- [Exercise goal]: Whenever "with" appears in a line, please copy that line from the data.

───── Dataset

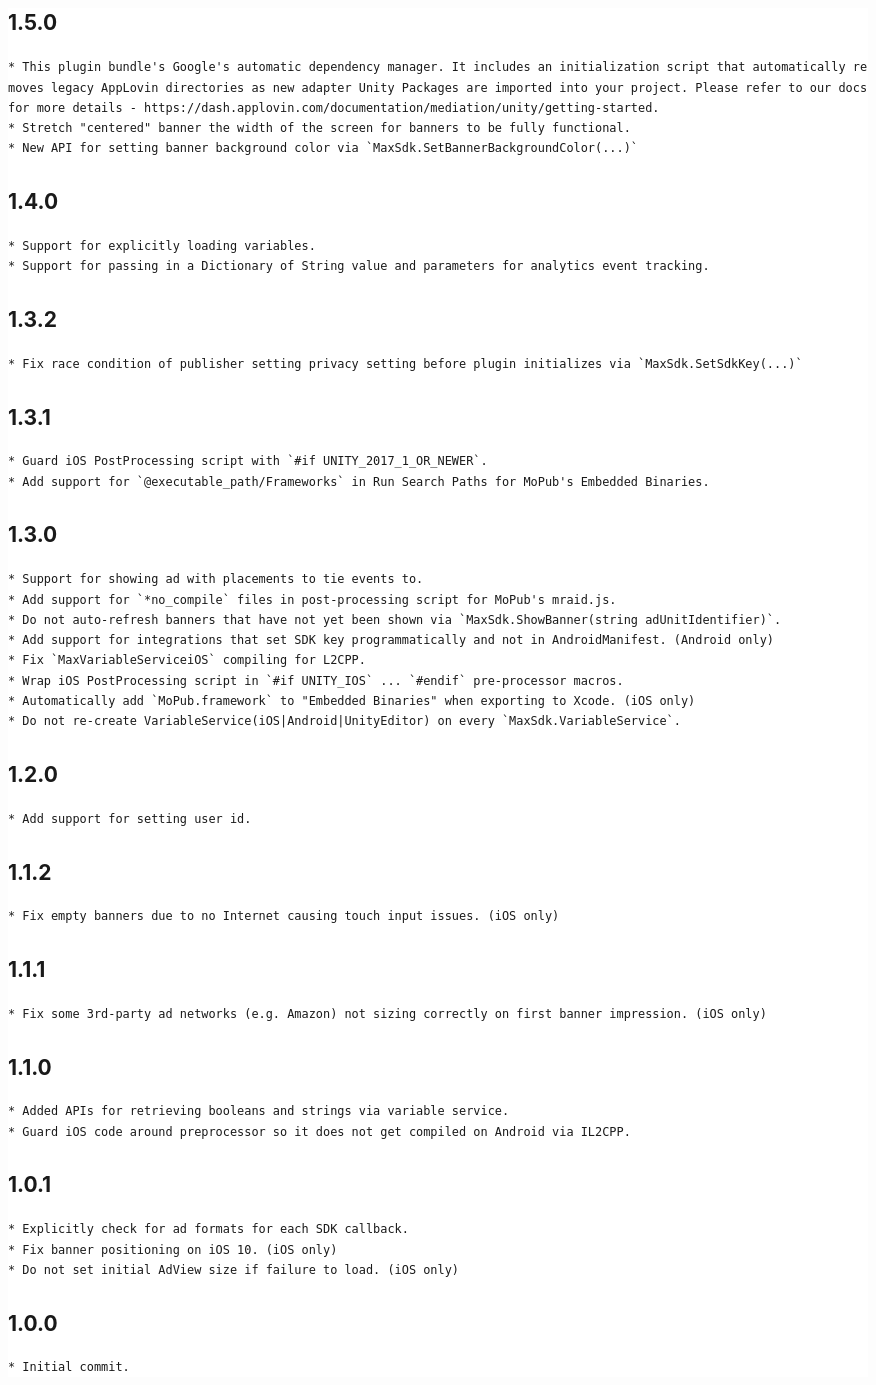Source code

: ## 1.5.0
    * This plugin bundle's Google's automatic dependency manager. It includes an initialization script that automatically removes legacy AppLovin directories as new adapter Unity Packages are imported into your project. Please refer to our docs for more details - https://dash.applovin.com/documentation/mediation/unity/getting-started.
    * Stretch "centered" banner the width of the screen for banners to be fully functional.
    * New API for setting banner background color via `MaxSdk.SetBannerBackgroundColor(...)`
## 1.4.0
    * Support for explicitly loading variables.
    * Support for passing in a Dictionary of String value and parameters for analytics event tracking.
## 1.3.2
    * Fix race condition of publisher setting privacy setting before plugin initializes via `MaxSdk.SetSdkKey(...)`
## 1.3.1
    * Guard iOS PostProcessing script with `#if UNITY_2017_1_OR_NEWER`.
    * Add support for `@executable_path/Frameworks` in Run Search Paths for MoPub's Embedded Binaries.
## 1.3.0
    * Support for showing ad with placements to tie events to.
    * Add support for `*no_compile` files in post-processing script for MoPub's mraid.js.
    * Do not auto-refresh banners that have not yet been shown via `MaxSdk.ShowBanner(string adUnitIdentifier)`.
    * Add support for integrations that set SDK key programmatically and not in AndroidManifest. (Android only)
    * Fix `MaxVariableServiceiOS` compiling for L2CPP.
    * Wrap iOS PostProcessing script in `#if UNITY_IOS` ... `#endif` pre-processor macros.
    * Automatically add `MoPub.framework` to "Embedded Binaries" when exporting to Xcode. (iOS only)
    * Do not re-create VariableService(iOS|Android|UnityEditor) on every `MaxSdk.VariableService`.
## 1.2.0
    * Add support for setting user id.
## 1.1.2
    * Fix empty banners due to no Internet causing touch input issues. (iOS only)
## 1.1.1
    * Fix some 3rd-party ad networks (e.g. Amazon) not sizing correctly on first banner impression. (iOS only)
## 1.1.0
    * Added APIs for retrieving booleans and strings via variable service.
    * Guard iOS code around preprocessor so it does not get compiled on Android via IL2CPP.
## 1.0.1
    * Explicitly check for ad formats for each SDK callback.
    * Fix banner positioning on iOS 10. (iOS only)
    * Do not set initial AdView size if failure to load. (iOS only)
## 1.0.0
    * Initial commit.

──────────

- [Written response]:
    * Guard iOS PostProcessing script with `#if UNITY_2017_1_OR_NEWER`.
    * Support for showing ad with placements to tie events to.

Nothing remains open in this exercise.